[Excerpted data — start]
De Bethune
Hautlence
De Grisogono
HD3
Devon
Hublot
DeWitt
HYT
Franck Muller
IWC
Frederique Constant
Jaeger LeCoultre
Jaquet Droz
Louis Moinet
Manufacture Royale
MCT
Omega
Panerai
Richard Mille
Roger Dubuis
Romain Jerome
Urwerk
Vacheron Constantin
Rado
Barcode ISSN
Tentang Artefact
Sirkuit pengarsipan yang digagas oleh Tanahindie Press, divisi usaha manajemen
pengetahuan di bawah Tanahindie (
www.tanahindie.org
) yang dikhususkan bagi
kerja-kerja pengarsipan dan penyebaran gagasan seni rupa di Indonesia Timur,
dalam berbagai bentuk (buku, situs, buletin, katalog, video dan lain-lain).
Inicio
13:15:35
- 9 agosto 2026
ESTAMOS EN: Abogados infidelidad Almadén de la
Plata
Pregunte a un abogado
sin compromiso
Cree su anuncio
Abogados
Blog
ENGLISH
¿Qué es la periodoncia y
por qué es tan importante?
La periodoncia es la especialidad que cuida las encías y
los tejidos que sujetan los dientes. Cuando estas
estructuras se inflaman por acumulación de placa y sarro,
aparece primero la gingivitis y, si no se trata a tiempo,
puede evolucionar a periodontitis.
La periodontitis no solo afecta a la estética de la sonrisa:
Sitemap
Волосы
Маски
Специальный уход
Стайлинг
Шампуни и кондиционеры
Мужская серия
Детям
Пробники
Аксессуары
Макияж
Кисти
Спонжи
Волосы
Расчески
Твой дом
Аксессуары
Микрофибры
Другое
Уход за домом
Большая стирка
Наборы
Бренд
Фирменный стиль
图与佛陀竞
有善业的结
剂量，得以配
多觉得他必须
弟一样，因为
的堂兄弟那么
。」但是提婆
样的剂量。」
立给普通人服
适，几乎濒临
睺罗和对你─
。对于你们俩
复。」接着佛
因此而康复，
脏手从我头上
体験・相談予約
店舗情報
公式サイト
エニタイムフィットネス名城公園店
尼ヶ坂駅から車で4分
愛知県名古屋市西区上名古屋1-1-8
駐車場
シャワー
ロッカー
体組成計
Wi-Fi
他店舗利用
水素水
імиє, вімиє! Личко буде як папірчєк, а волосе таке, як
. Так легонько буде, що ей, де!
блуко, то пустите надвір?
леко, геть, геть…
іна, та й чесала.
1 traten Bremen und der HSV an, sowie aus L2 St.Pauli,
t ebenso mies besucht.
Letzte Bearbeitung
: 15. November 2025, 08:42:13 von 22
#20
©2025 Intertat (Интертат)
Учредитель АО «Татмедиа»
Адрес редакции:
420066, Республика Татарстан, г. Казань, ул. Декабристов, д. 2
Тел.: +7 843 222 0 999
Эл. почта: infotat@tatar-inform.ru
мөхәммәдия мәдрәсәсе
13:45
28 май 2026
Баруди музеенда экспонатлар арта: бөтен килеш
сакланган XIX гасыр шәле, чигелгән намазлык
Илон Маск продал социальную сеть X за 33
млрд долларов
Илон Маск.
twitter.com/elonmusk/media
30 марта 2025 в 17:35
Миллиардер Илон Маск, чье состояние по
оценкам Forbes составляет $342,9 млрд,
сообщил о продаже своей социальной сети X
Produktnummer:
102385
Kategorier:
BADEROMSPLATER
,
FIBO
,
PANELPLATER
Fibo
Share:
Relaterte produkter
[Excerpted data — finish]
[Excerpted data — start]
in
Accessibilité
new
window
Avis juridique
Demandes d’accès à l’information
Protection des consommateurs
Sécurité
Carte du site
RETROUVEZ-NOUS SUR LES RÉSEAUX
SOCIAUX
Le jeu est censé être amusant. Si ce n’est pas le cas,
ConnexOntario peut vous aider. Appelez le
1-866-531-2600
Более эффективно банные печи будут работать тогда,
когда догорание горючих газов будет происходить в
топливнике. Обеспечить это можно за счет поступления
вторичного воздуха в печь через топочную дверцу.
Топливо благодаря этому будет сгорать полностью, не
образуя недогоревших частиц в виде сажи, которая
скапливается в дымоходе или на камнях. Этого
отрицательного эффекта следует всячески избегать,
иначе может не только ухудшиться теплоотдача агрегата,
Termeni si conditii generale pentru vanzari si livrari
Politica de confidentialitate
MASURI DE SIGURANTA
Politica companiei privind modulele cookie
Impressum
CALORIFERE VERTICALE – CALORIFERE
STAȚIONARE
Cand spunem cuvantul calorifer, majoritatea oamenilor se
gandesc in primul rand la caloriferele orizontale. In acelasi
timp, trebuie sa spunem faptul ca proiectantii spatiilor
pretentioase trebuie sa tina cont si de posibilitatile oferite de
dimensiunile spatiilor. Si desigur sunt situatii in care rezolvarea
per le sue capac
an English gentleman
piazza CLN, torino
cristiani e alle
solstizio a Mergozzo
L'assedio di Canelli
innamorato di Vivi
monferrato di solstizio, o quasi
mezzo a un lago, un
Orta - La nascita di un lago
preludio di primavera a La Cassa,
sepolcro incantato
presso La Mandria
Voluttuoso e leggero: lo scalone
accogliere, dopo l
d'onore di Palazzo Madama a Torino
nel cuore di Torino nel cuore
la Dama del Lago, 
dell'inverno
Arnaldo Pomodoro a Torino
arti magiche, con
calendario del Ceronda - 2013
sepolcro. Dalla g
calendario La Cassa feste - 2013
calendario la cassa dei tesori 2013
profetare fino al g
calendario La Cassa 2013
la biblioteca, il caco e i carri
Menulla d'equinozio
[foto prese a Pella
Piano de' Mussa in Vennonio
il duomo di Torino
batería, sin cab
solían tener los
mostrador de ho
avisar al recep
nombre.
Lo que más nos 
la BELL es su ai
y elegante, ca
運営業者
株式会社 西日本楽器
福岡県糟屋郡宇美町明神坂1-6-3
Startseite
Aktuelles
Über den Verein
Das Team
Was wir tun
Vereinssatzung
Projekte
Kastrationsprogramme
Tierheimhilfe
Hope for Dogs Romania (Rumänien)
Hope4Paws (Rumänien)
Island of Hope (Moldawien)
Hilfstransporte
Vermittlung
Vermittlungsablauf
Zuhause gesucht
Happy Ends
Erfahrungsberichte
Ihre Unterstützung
[Excerpted data — finish]
* What to do:
Report, from the entries above, each line where "Rumänien" is found.

* Your solution:
Hope for Dogs Romania (Rumänien)
Hope4Paws (Rumänien)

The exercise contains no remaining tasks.